Sometimes a toilet cleaning tab you place in the tank can shrink down and get stuck in a port. If you have placed one of these in your tank recently, check to see if a small piece of it got suck in a port.

Unclog your dishwasher

Like any clog, a clogged dishwasher starts with some troubleshooting.  There are a few different reasons why a dishwasher can clog, and some of them are simple enough for you to unclog yourself.  One of the most common causes of a clogged dishwasher is simply some debris in or on the drain.  Let’s start there.

dishwasherLook for the drain on the bottom of the inside of the dishwasher.  Remove the racks if you need to get to it, and make sure the dishwasher has been off for a while and the heating elements are off and have completely cooled so you do not burn yourself.  Check to see if there is any debris (such as food from dirty plates placed in the dishwasher) on the drain blocking its flow and remove it.  The dishwasher may also have a plastic or metal strainer (which is usually in two parts)- check this for debris, and remove it and clean it off if this is the source of the problem.

If debris is completely visible in these two places, try removing the drain port cover and thread a slim rod or straightened coat hanger a few inches into the drain, to see if you can remove some built-up grease, food, or other debris.

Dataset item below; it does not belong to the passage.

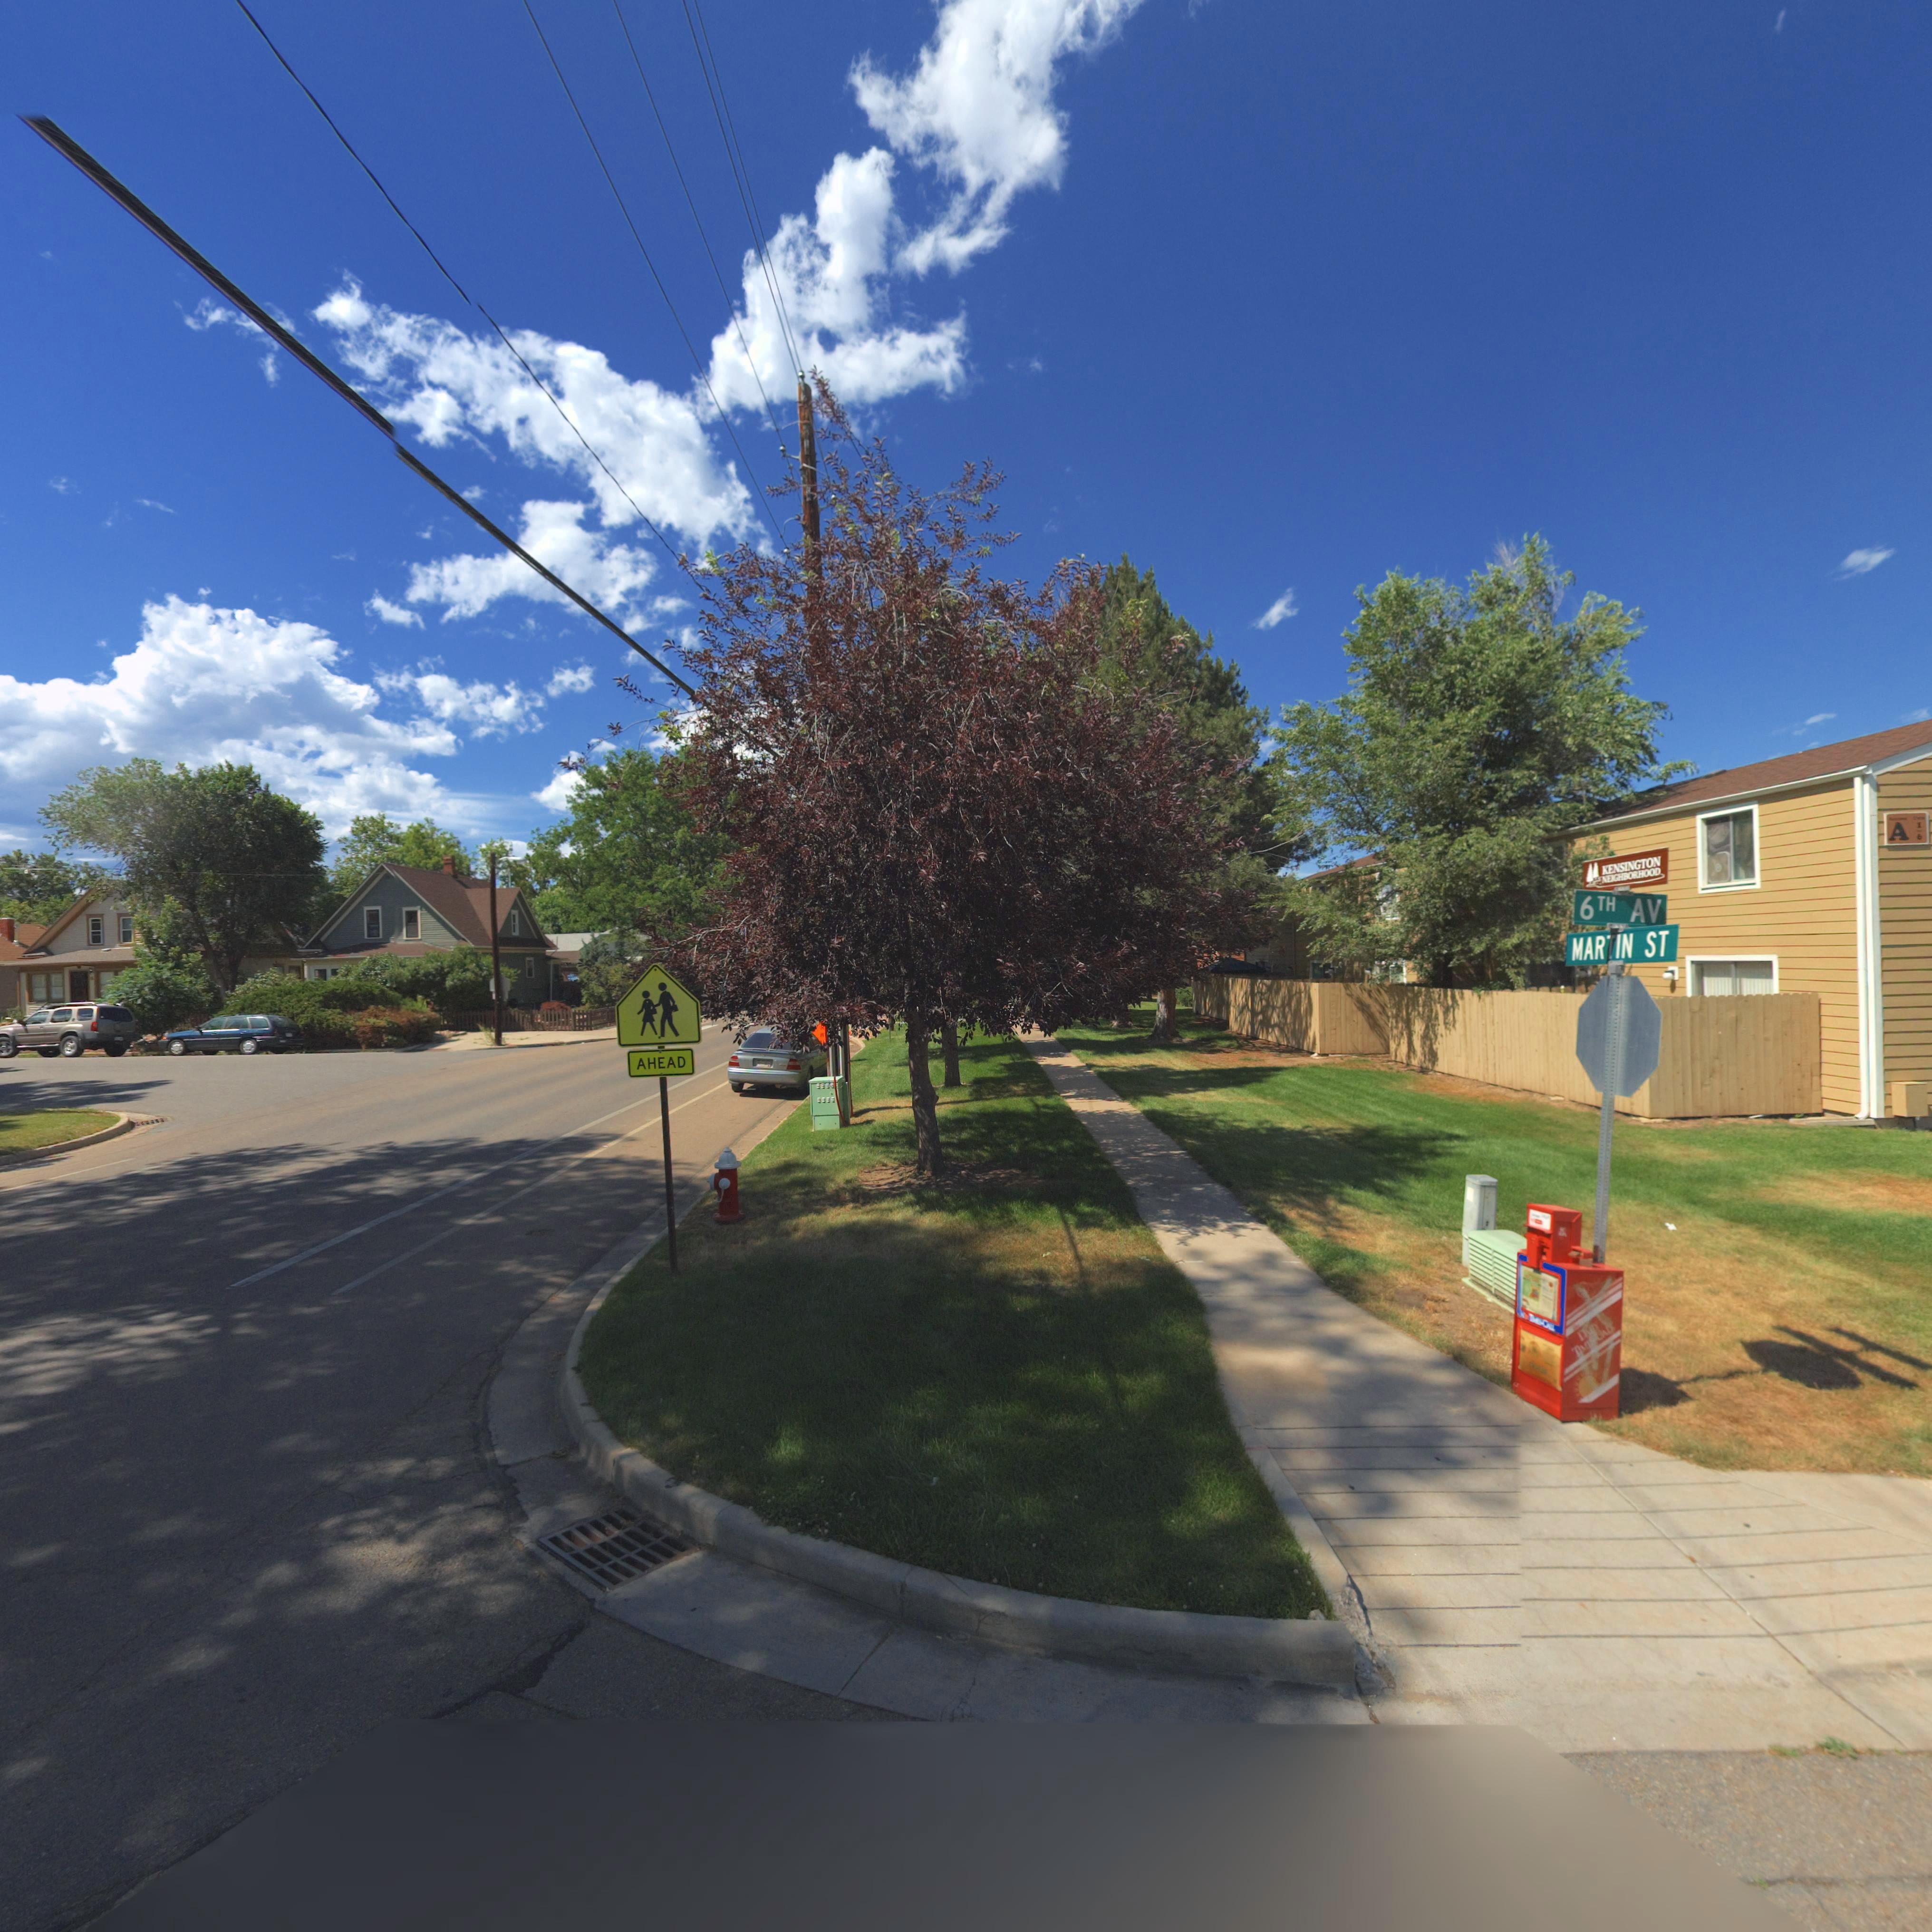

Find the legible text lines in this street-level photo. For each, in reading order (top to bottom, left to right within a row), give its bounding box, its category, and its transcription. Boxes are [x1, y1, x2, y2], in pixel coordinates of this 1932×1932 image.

[1578, 894, 1664, 924] StreetName: 6TH AV
[1571, 929, 1671, 960] StreetName: MARTIN ST
[637, 1056, 686, 1069] BusinessName: AHEAD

If the clog has not been found, try checking the draining hose itself.  Remove the bottom panel of the dishwasher to find the drain hose.  If it is folded, has a kink in it or you can see trapped debris in it, do your best to straighten the hose out and untangle it.  If it’s too tangled or has a large clog, you can easily and inexpensively replace this hose.

Remember to rinse food off your dishes before placing them in a dishwasher to keep it from turning into debris that can clog the drain.